Abstract

Eukaryotic ribosomes undergo a complex maturation process through which the ribosomal RNA (rRNA) must bind to ribosomal proteins (r-proteins) and fold into its native state. This requires numerous auxiliary factors responsible of rRNA processing, remodeling, intracellular transport and quality control checkpoints. Impairments in the process of ribosome production can lead to different diseases known as ribosomopathies. However, little is known about which defects in the ribosome biogenesis pathway can escape all quality checkpoints and what targets these faulty ribosomes and their putative products for degradation. The first part of this thesis constitutes a first attempt to address these questions, focusing on a specific impairment of the 60S biogenesis pathway that leads to the production of structurally deficient 80S ribosomes. Here, using cryo-EM and biochemical analysis, it is shown that large structural defects in the ribosome may bypass all quality control mechanisms in the nucleus, but are recognized in the cytoplasm after faulty ribosomes engage in translation. Then, the resulting proteins are targeted for degradation by the ribosome quality-control complex (RQC) after subunit splitting is carried out. The second part of this thesis focuses on a nucleoplasmic step of 60S ribosome biogenesis in which both the Rix1 complex and the dynein related AAA+ ATPase Rea1 bind to maturing pre-60S particles. Rea1 is required for the ATP-dependent dissociation of the assembly factor Rsa4 and may be involved in rearranging the Central Protuberance (CP).
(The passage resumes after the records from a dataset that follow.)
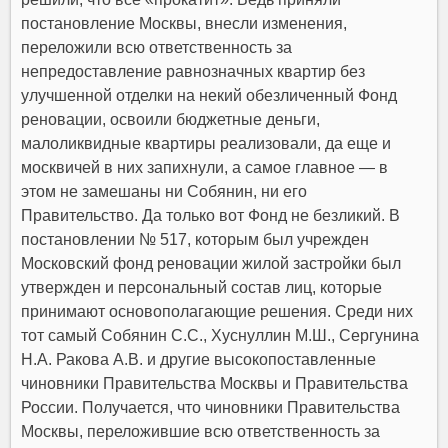
постановление Москвы, внесли изменения,
переложили всю ответственность за
непредоставление равнозначных квартир без
улучшенной отделки на некий обезличенный Фонд
реновации, освоили бюджетные деньги,
малоликвидные квартиры реализовали, да еще и
москвичей в них запихнули, а самое главное — в
этом не замешаны ни Собянин, ни его
Правительство. Да только вот Фонд не безликий.
В
постановлении № 517, которым был учрежден
Московский фонд реновации жилой застройки был
утвержден и персональный состав лиц, которые
принимают основополагающие решения. Среди них
тот самый Собянин С.С., Хуснуллин М.Ш., Сергунина
Н.А. Ракова А.В. и другие высокопоставленные
чиновники Правительства Москвы и Правительства
России. Получается, что чиновники Правительства
Москвы, переложившие всю ответственность за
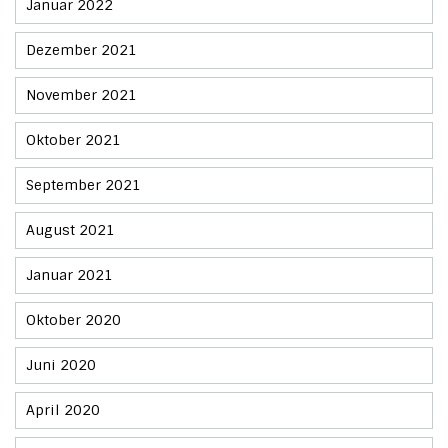
Januar 2022
Dezember 2021
November 2021
Oktober 2021
September 2021
August 2021
Januar 2021
Oktober 2020
Juni 2020
April 2020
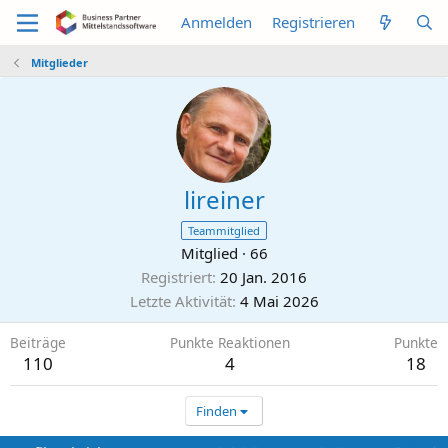
Anmelden
Registrieren
Mitglieder
lireiner
Teammitglied
Mitglied
·
66
Registriert
20 Jan. 2016
Letzte Aktivität
4 Mai 2026
Beiträge
Punkte Reaktionen
Punkte
110
4
18
Finden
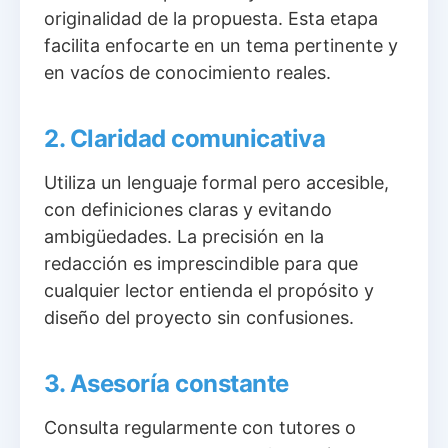
originalidad de la propuesta. Esta etapa
facilita enfocarte en un tema pertinente y
en vacíos de conocimiento reales.
2. Claridad comunicativa
Utiliza un lenguaje formal pero accesible,
con definiciones claras y evitando
ambigüedades. La precisión en la
redacción es imprescindible para que
cualquier lector entienda el propósito y
diseño del proyecto sin confusiones.
3. Asesoría constante
Consulta regularmente con tutores o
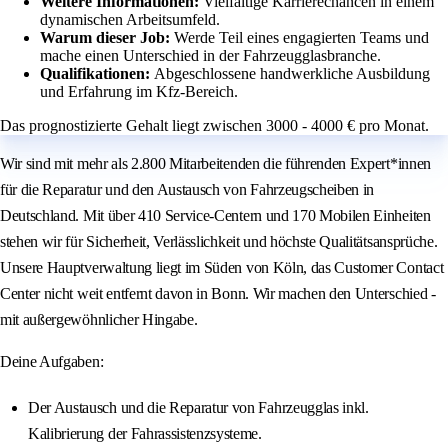
Weitere Informationen:
Vielfältige Karrierechancen in einem
dynamischen Arbeitsumfeld.
Warum dieser Job:
Werde Teil eines engagierten Teams und
mache einen Unterschied in der Fahrzeugglasbranche.
Qualifikationen:
Abgeschlossene handwerkliche Ausbildung
und Erfahrung im Kfz-Bereich.
Das prognostizierte Gehalt liegt zwischen 3000 - 4000 € pro Monat.
Wir sind mit mehr als 2.800 Mitarbeitenden die führenden Expert*innen
für die Reparatur und den Austausch von Fahrzeugscheiben in
Deutschland. Mit über 410 Service-Centern und 170 Mobilen Einheiten
stehen wir für Sicherheit, Verlässlichkeit und höchste Qualitätsansprüche.
Unsere Hauptverwaltung liegt im Süden von Köln, das Customer Contact
Center nicht weit entfernt davon in Bonn. Wir machen den Unterschied -
mit außergewöhnlicher Hingabe.
Deine Aufgaben:
Der Austausch und die Reparatur von Fahrzeugglas inkl.
Kalibrierung der Fahrassistenzsysteme.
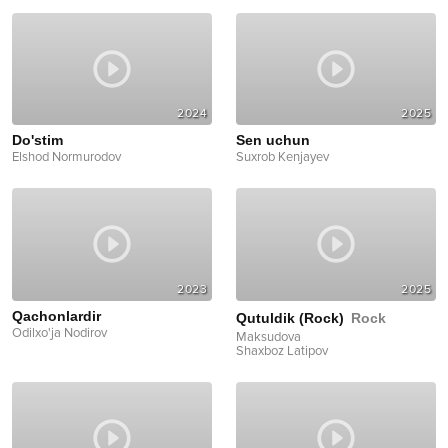
2024
2025
Do'stim
Sen uchun
Elshod Normurodov
Suxrob Kenjayev
2023
2025
Qachonlardir
Qutuldik (Rock)
Rock
Odilxo'ja Nodirov
Maksudova
Shaxboz Latipov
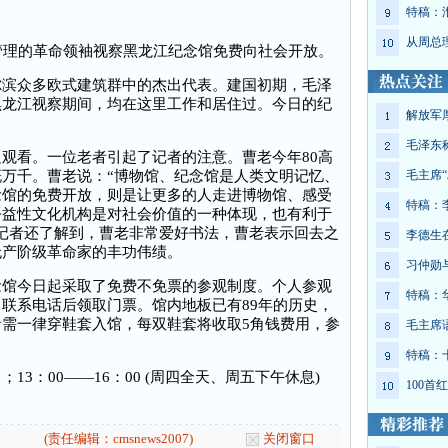
特稿：
从周总
理的革命领袖视察黑龙江纪念馆免费向社会开放。
众多欧式建筑群中的杰出代表。建国初期，毛泽
黑龙江视察期间，均在这里工作和居住过。今日的纪
解放军
。
毛泽东
看。一位老者引起了记者的注意。曹老今年80高
万千。曹老说：“博物馆、纪念馆是人类文明记忆、
毛主席“
念馆的免费开放，则是让更多的人走进博物馆、感受
特稿：
公益性文化机构是对社会价值的一种体现，也有利于
记者还了解到，曹老非常爱好书法，曹老表示回去之
李德生
无产阶级革命家的丰功伟绩。
习仲勋
今日起采取了免费不免票的参观制度。个人参观
特稿：
联系电话后领取门票。馆内地板已有89年的历史，
需一律穿鞋套入馆，每双鞋套将收取5角钱费用，参
毛主席
特稿：
13：00——16：00 (周四全天、周五下午休息)
100
(责任编辑：cmsnews2007)
关闭窗口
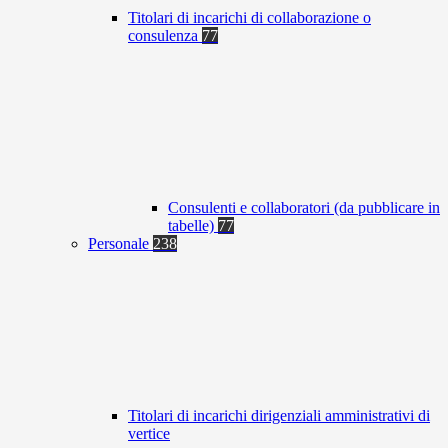
Titolari di incarichi di collaborazione o
consulenza
77
Consulenti e collaboratori (da pubblicare in
tabelle)
77
Personale
238
Titolari di incarichi dirigenziali amministrativi di
vertice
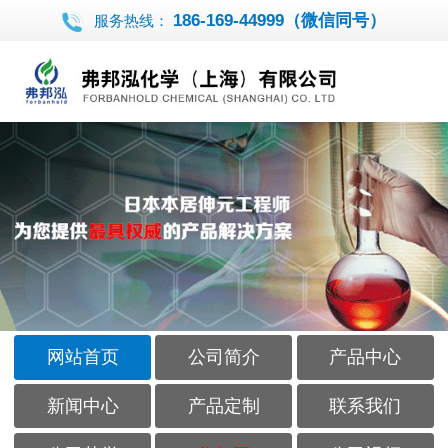
186-169-44999（微信同号）
服务热线：
网站首页
公司简介
产品中心
新闻中心
产品定制
联系我们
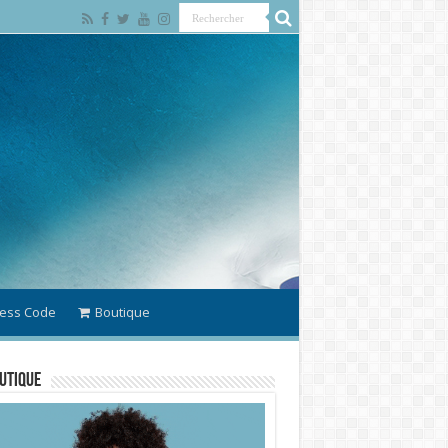
ess Code
Boutique
utique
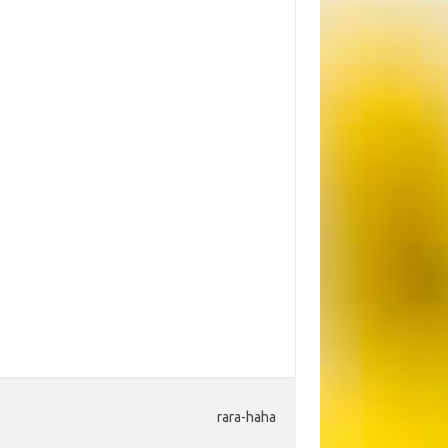
。
rara-haha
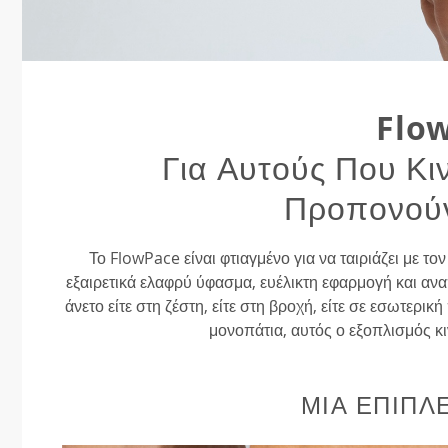
Flo
Για Αυτούς Που Κι
Προπονούν
Το FlowPace είναι φτιαγμένο για να ταιριάζει με τ
εξαιρετικά ελαφρύ ύφασμα, ευέλικτη εφαρμογή και ανα
άνετο είτε στη ζέστη, είτε στη βροχή, είτε σε εσωτερ
μονοπάτια, αυτός ο εξοπλισμός κι
ΜΙΑ ΕΠΙΠΛ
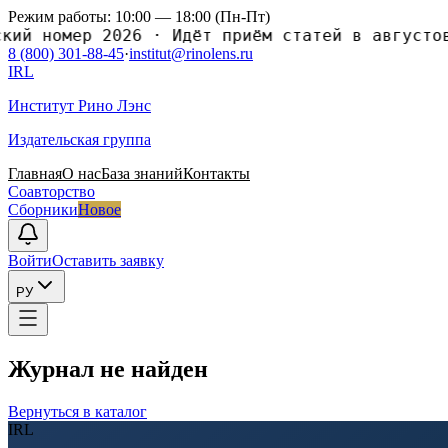
Режим работы: 10:00 — 18:00 (Пн-Пт)
ий номер 2026
·
Идёт приём статей в августов
8 (800) 301-88-45
·
institut@rinolens.ru
IRL
Институт Рино Лэнс
Издательская группа
Главная
О нас
База знаний
Контакты
Соавторство
Сборники
Новое
Войти
Оставить заявку
РУ
Журнал не найден
Вернуться в каталог
IRL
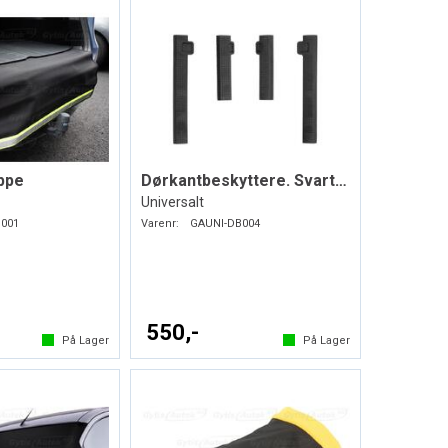
ppe
Dørkantbeskyttere. Svart. Myk plast
Universalt
001
Varenr:
GAUNI-DB004
550,-
På Lager
På Lager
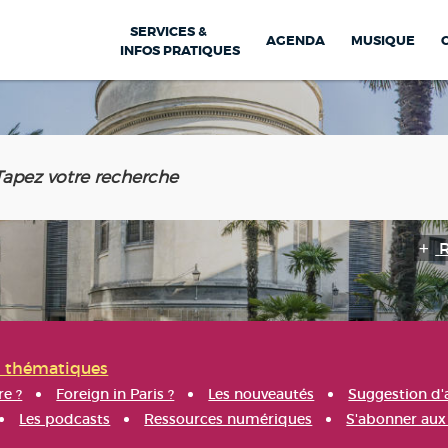
SERVICES &
AGENDA
MUSIQUE
INFOS PRATIQUES
s thématiques
re ?
Foreign in Paris ?
Les nouveautés
Suggestion d'
Les podcasts
Ressources numériques
S'abonner aux 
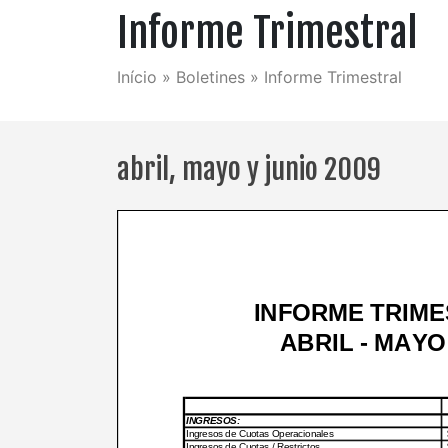
Informe Trimestral
Início
»
Boletines
»
Informe Trimestral
abril, mayo y junio 2009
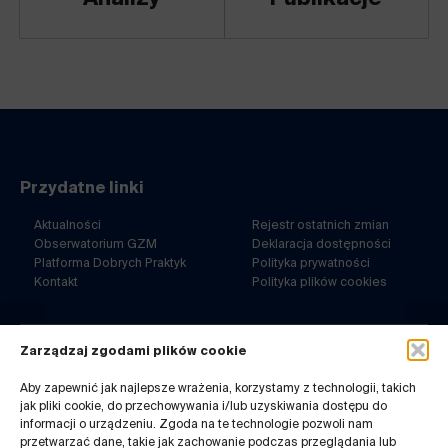
Przydatne linki
Aktualności
Rejestr ostatnich zmian
Obserwatorium GZM
Deklaracja dostępności
Platforma Dobrych Praktyk
Polityka prywatności
Kontakt
Polityka plików cookies
Zarządzaj zgodami plików cookie
ul. Barbary 21a
40-053 Katowice
Aby zapewnić jak najlepsze wrażenia, korzystamy z technologii, takich
jak pliki cookie, do przechowywania i/lub uzyskiwania dostępu do
32 7180-767
informacji o urządzeniu. Zgoda na te technologie pozwoli nam
pn-pt. 8-14
przetwarzać dane, takie jak zachowanie podczas przeglądania lub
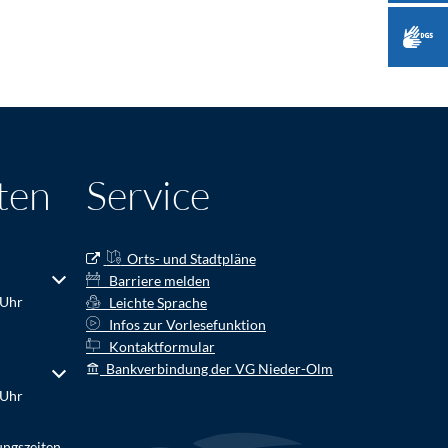
ten
Service
Orts- und Stadtpläne
r Schließzeiten auszublenden
Barriere melden
 Uhr
Leichte Sprache
Infos zur Vorlesefunktion
Kontaktformular
Bankverbindung der VG Nieder-Olm
r Schließzeiten auszublenden
 Uhr
ungszeiten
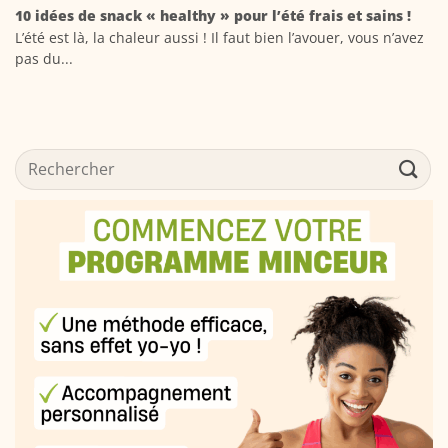
10 idées de snack « healthy » pour l’été frais et sains !
L’été est là, la chaleur aussi ! Il faut bien l’avouer, vous n’avez
pas du...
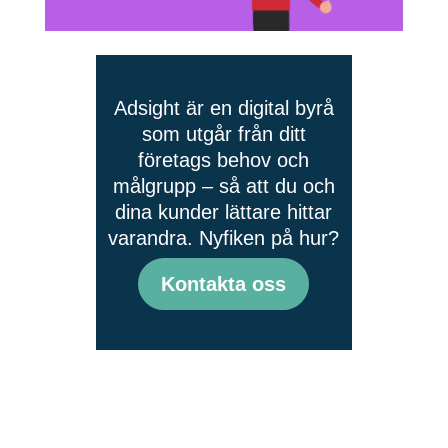
Adsight är en digital byrå
som utgår från ditt
företags behov och
målgrupp – så att du och
dina kunder lättare hittar
varandra. Nyfiken på hur?
Kontakta oss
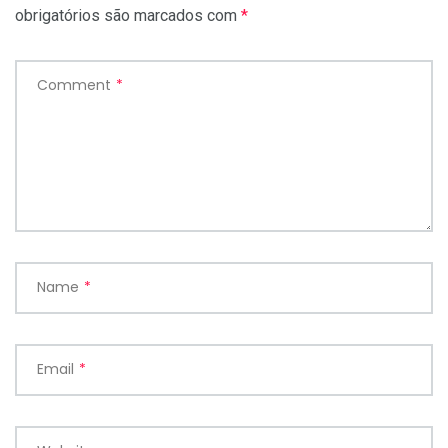
obrigatórios são marcados com
*
Comment
*
Name
*
Email
*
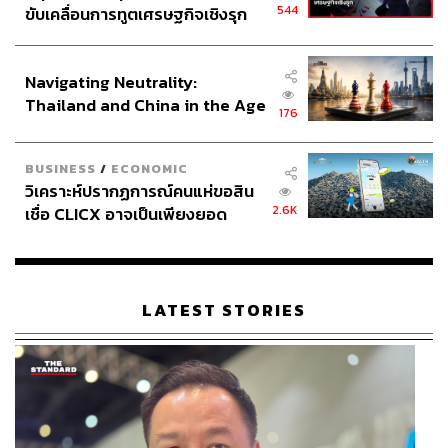
544
ขับเคลื่อนการทูตเศรษฐกิจเชิงรุก
ประกาศหุ้นส่วนยุทธศาสตร์ไทย –
อินโดนีเซีย
Navigating Neutrality:
Thailand and China in the Age
176
of a New Global Order
BUSINESS
/
ECONOMIC
วิเคราะห์ปรากฏการณ์คนแห่ขอสิน
2.6K
เชื่อ CLICX อาจเป็นเพียงยอด
ภูเขาน้ำแข็ง ของปัญหาหนี้ครัว
เรือนไทยที่ถูกซุกไว้
LATEST STORIES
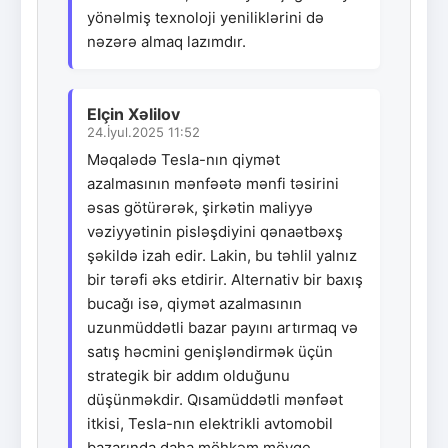
yönəlmiş texnoloji yeniliklərini də
nəzərə almaq lazımdır.
Elçin Xəlilov
24.İyul.2025 11:52
Məqalədə Tesla-nın qiymət
azalmasının mənfəətə mənfi təsirini
əsas götürərək, şirkətin maliyyə
vəziyyətinin pisləşdiyini qənaətbəxş
şəkildə izah edir. Lakin, bu təhlil yalnız
bir tərəfi əks etdirir. Alternativ bir baxış
bucağı isə, qiymət azalmasının
uzunmüddətli bazar payını artırmaq və
satış həcmini genişləndirmək üçün
strategik bir addım olduğunu
düşünməkdir. Qısamüddətli mənfəət
itkisi, Tesla-nın elektrikli avtomobil
bazarında daha möhkəm mövqe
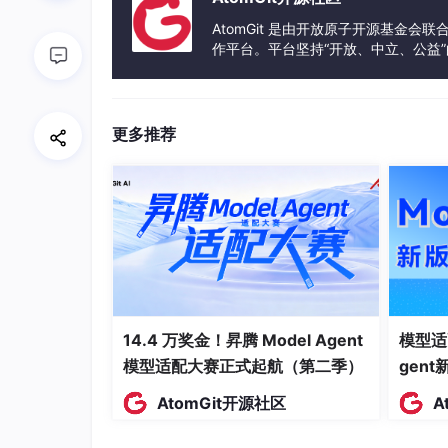
✅ 日志记录（
/
var
/
log
/ssl-check.
log
）
AtomGit 是由开放原子开源基金会
✅ 提示可以迁移到 Let’s Encrypt 免费证书
作平台。平台坚持“开放、中立、公益
发体验和算力服务整合在一起，为开
我什么都没敲，它全做了。
更多推荐
第二句话：一键迁移到免费证书
接着我说：
“换成 Let’s Encrypt 免费证书帮我迁移”
结果：
14.4 万奖金！昇腾 Model Agent
模型适
2 个域名秒迁成功（各剩 89 天 ✅）：
模型适配大赛正式起航（第二季）
gen
AtomGit开源社区
A
域名
ylmall.figo-software.site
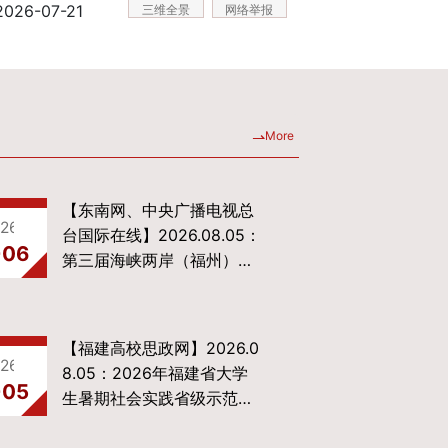
2026-07-21
三维全景
网络举报
【东南网、中央广播电视总
26-08-06
台国际在线】2026.08.05：
-06
第三届海峡两岸（福州）大
学生公益广告创意大赛在榕
举办
【福建高校思政网】2026.0
26-08-05
8.05：2026年福建省大学
-05
生暑期社会实践省级示范队
赴陕西开展社会实践（二）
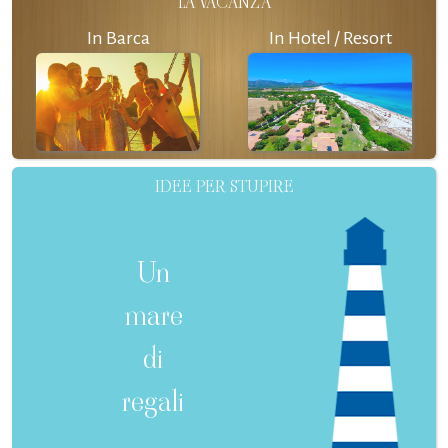
LA VACANZA
In Barca
In Hotel / Resort
IDEE PER STUPIRE
Un
mare
di
regali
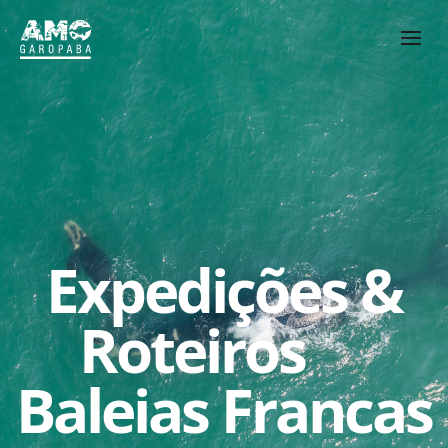
Expedições &
Roteiros
Baleias Francas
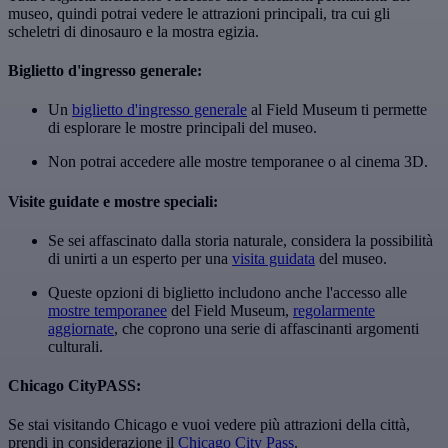
museo, quindi potrai vedere le attrazioni principali, tra cui gli
scheletri di dinosauro e la mostra egizia.
Biglietto d'ingresso generale:
Un
biglietto d'ingresso generale
al Field Museum ti permette
di esplorare le mostre principali del museo.
Non potrai accedere alle mostre temporanee o al cinema 3D.
Visite guidate e mostre speciali:
Se sei affascinato dalla storia naturale, considera la possibilità
di unirti a un esperto per una
visita guidata
del museo.
Queste opzioni di biglietto includono anche l'accesso alle
mostre temporanee
del Field Museum,
regolarmente
aggiornate
, che coprono una serie di affascinanti argomenti
culturali.
Chicago CityPASS:
Se stai visitando Chicago e vuoi vedere più attrazioni della città,
prendi in considerazione il
Chicago City Pass
.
Several cryo-electron microscopy (cryo-EM) structures of native pre-60S particles bound to the Rix1-Rea1 machinery are presented in this thesis. Overall, the Rix1-Rea1 particle is similar to the earlier intermediate, the socalled Arx1 particle. However, a 180° rotation of the CP required to reach the final conformation of the 60S, has already happened in the Rix1-Rea1 state, constituting the largest remodeling step at the end of the maturation pathway. By performing cryo-EM analysis on two similar particles that were mutated on either Rix1 or Rea1 and by comparing the structures of the Arx1 and Rix1-Rea1 particles, a mechanistic model for the transition between the two intermediates is provided.